Nearly a decade ago, preliminary evidence began to emerge suggesting that a new class of drugs created for people who have diabetes may also be beneficial for people with kidney disease who don’t have diabetes. Now, the results of a number of large, randomized trials – including the most recent EMPA-KIDNEY trial – have confirmed that sodium-glucose transport 2 (SGLT2) inhibitors can slow the progression of kidney disease, and reduce the risk of cardiovascular death in this latter population.
SGLT2 inhibitors were first approved to treat diabetes, but researchers believed they might be helpful in other contexts as well.
“Because of the ways they work to reduce blood pressure overall and in the kidneys, help people to lose weight and improve their salt and water excretion, there are a number of good things about this class of drugs that would make it ideal for delaying the progression of kidney disease,” explains Dr. Adeera Levin, department head of the Division of Nephrology at the University of British Columbia, executive director of BC Renal and nephrologist at St. Paul’s Hospital in Vancouver.
Interested in the potential of SGLT2 inhibitors to benefit kidney patients, Levin partnered with an international collaboration of researchers to help co-lead the Canadian arm of the EMPA-KIDNEY trial. The randomized control study assessed the effects of a SGLT2 inhibitor, called empagliflozin, in a broad range of kidney patients.
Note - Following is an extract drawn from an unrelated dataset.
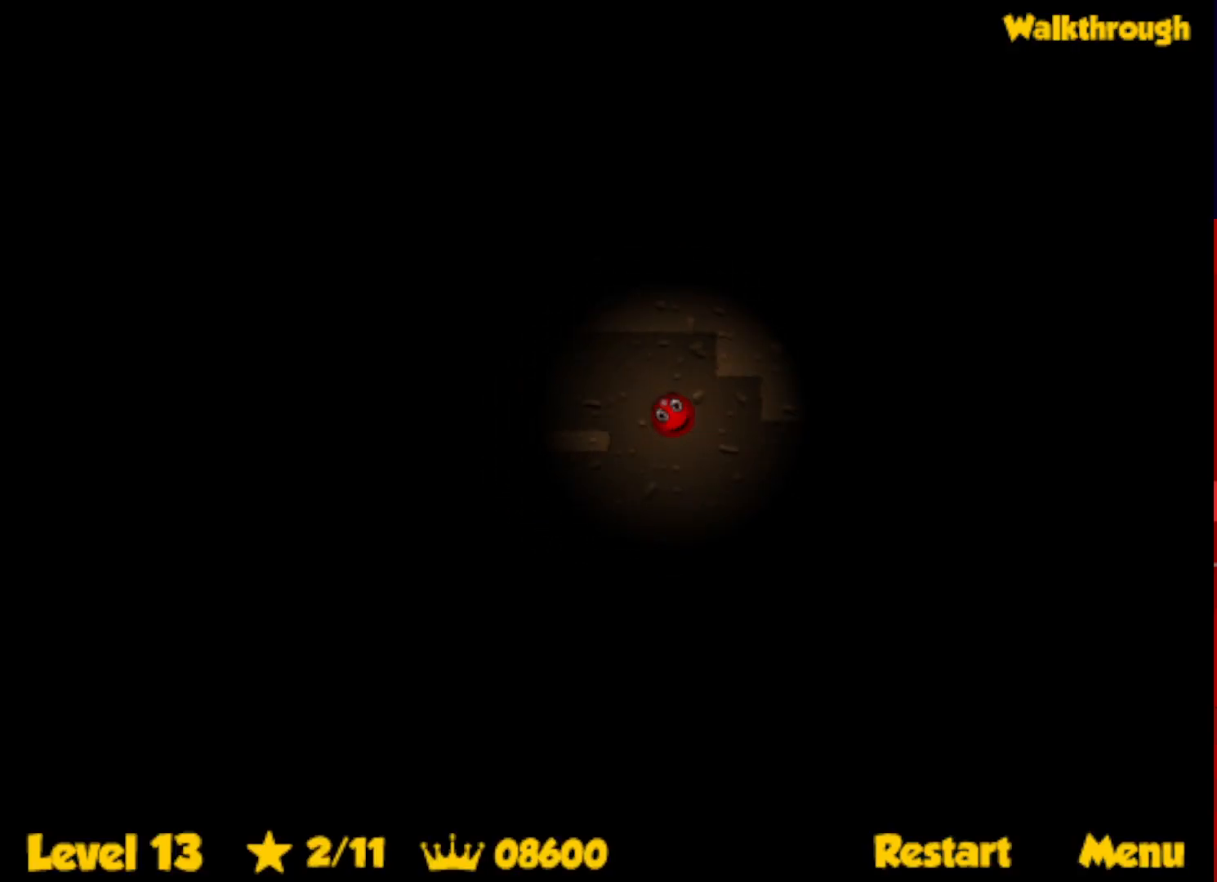
{"keys": ["right"], "events": []}
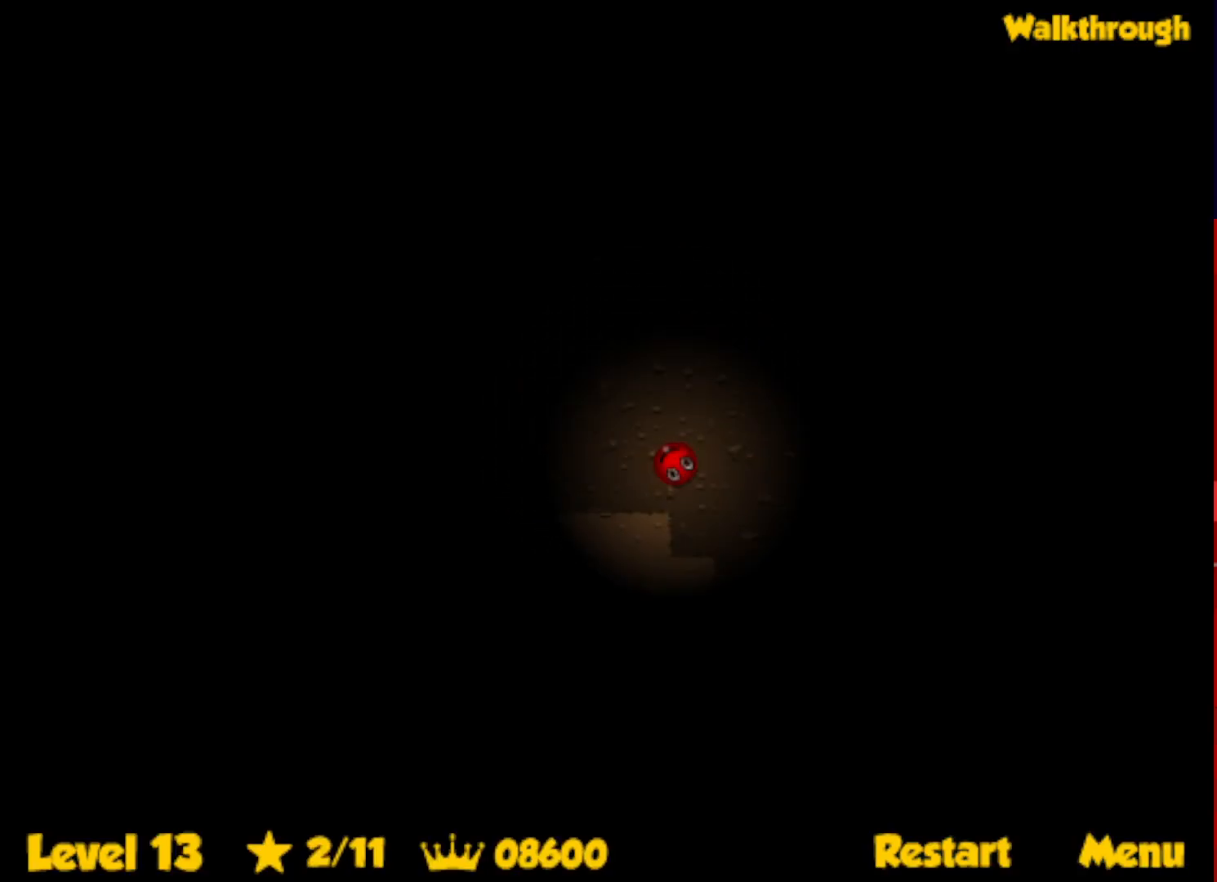
{"keys": ["right"], "events": [[167, "left", "down"], [183, "right", "up"], [217, "left", "up"], [217, "right", "down"]]}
A total of 6,609 patients participated, with half receiving 10 mg of empagliflozin daily and the other half receiving a placebo daily.
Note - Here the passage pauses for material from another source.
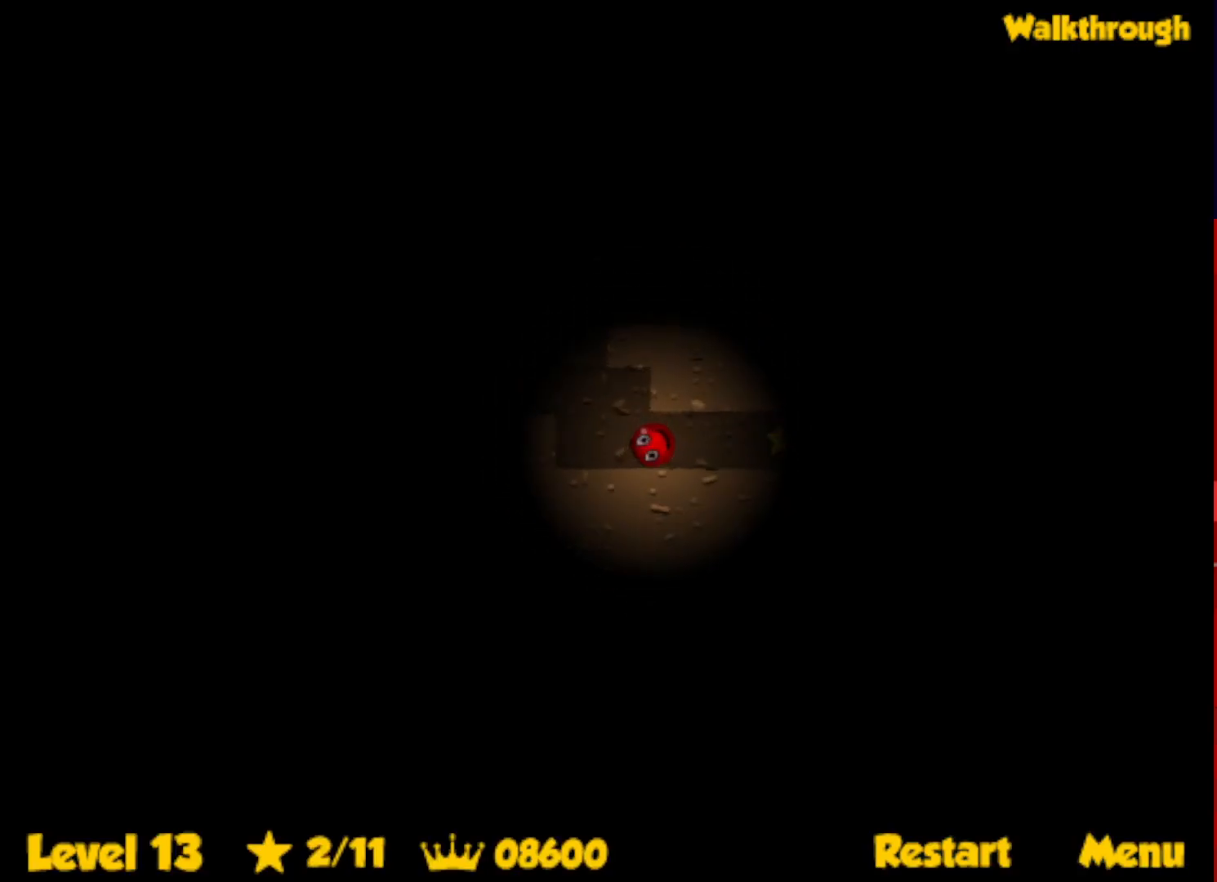
{"keys": ["right"], "events": []}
The results, published earlier this year in the New England Journal of Medicine, showed that empagliflozin offers numerous benefits to kidney patients, regardless of whether or not they also have diabetes.
“In patients with kidney function as low as 20 ml/min at enrolment, empagliflozin was shown to delay kidney disease progression, and reduce risk of hospitalization for heart failure, time to dialysis and acute kidney injury,” says Levin, referring to the key measurement known as eGFR (estimated glomerular filtration rate).
Over an average of two years, the portion of patients who experienced progression of kidney disease or death from cardiovascular causes was lower in the empagliflozin group (13.1%) than the placebo group (16.9%), meaning many kidney patients across Canada could benefit greatly from treatment from this class of drug.
Levin notes that the results of this study are significant for people living with kidney disease. “It offers potential for better health outcomes to a large group of people who otherwise didn’t have any treatments available to delay their disease progression,” she says. “This study is truly a huge milestone for the kidney community.”